Our protocols have several limitations. First, urinary creatinine, microalbumin, β-2 microglobulin, and NAG were chosen as biomarkers of renal injury. These biomarkers were chosen because they are routinely measured in our clinical practice. However, there are other biomarkers with better performance such as urine tissue inhibitor of metalloproteinase-2 and insulin-like-growth-factor-binding protein 7 [50]. Measuring these biomarkers would enhance the sensitivity to detect and compare the renal injury. Second, although we will perform a randomized trial and adjust for the potential confounders in the multivariable analysis, the use of propofol as an induction agent may suppress the effect of RIPC on the renal dysfunction. Third, the sample size of our study was not calculated to detect a difference in the incidence of AKI, but a difference in serum creatinine level on the first postoperative day. Although a 0.35 mg/dl difference in serum creatinine is greater than a 0.3 mg/dl increase for defining stage 1 AKI in the KDIGO criteria [26], our sample size may not be sufficient to detect any difference in the risk of AKI.
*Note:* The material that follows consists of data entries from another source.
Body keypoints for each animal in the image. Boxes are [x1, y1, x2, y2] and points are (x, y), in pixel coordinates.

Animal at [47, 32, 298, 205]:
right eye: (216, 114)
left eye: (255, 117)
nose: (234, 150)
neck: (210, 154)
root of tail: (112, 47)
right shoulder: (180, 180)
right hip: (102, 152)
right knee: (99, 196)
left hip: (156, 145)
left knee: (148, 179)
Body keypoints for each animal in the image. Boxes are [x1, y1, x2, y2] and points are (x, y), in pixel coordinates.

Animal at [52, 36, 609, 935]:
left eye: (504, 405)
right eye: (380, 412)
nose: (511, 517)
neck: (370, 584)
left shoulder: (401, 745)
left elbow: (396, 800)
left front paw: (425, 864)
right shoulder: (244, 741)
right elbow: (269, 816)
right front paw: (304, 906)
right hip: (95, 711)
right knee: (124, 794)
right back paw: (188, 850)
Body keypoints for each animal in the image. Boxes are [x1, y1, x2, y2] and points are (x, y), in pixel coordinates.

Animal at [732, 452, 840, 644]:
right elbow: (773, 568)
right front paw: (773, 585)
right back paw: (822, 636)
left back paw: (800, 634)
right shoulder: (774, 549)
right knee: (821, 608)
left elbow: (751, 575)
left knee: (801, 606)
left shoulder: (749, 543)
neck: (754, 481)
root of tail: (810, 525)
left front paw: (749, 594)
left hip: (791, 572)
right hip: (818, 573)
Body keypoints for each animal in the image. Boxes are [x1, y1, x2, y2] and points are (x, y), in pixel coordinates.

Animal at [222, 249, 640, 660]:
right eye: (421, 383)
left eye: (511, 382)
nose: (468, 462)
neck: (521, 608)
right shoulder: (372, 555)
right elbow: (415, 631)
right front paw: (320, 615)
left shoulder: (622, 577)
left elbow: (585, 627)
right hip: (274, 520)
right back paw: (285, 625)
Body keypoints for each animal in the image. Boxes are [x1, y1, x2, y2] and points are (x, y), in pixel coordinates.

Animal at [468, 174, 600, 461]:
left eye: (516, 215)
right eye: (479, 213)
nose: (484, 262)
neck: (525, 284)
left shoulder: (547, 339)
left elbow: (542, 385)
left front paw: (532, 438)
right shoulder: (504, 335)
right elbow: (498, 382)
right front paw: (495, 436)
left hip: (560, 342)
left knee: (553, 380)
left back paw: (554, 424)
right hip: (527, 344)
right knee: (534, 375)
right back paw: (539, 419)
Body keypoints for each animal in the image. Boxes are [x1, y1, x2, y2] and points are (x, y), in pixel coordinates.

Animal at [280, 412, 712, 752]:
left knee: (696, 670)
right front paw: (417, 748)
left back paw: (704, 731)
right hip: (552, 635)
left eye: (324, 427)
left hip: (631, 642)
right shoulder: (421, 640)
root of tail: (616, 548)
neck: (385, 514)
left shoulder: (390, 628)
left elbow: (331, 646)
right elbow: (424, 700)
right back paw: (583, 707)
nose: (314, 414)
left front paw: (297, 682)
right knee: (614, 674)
In conclusion, our study protocol will test the effect of RIPC on the serum creatinine values after partial nephrectomy. Furthermore, our study will compare the incidence of AKI among the patients who received RIPC and those who did not. The urinary biomarker levels will help us to discriminate the degree of renal injury between the study groups more precisely. If the result of our trial supports our hypothesis, the next step in our research protocol will be to evaluate the long-term effect of RIPC in this surgical setting. Our patients will undergo 99mTc-DTPA radionuclide scintigraphy to calculate GFR 6 and 12 months after surgery. This data will provide the long-term effect of RIPC in addition to the outcome variables that will be reported according to this study protocol.

Trial status

The study was initiated in September 2017. By June 2018, 46 patients had been enrolled in this study. Enrollment of 86 patients is expected to be completed in the winter of 2018.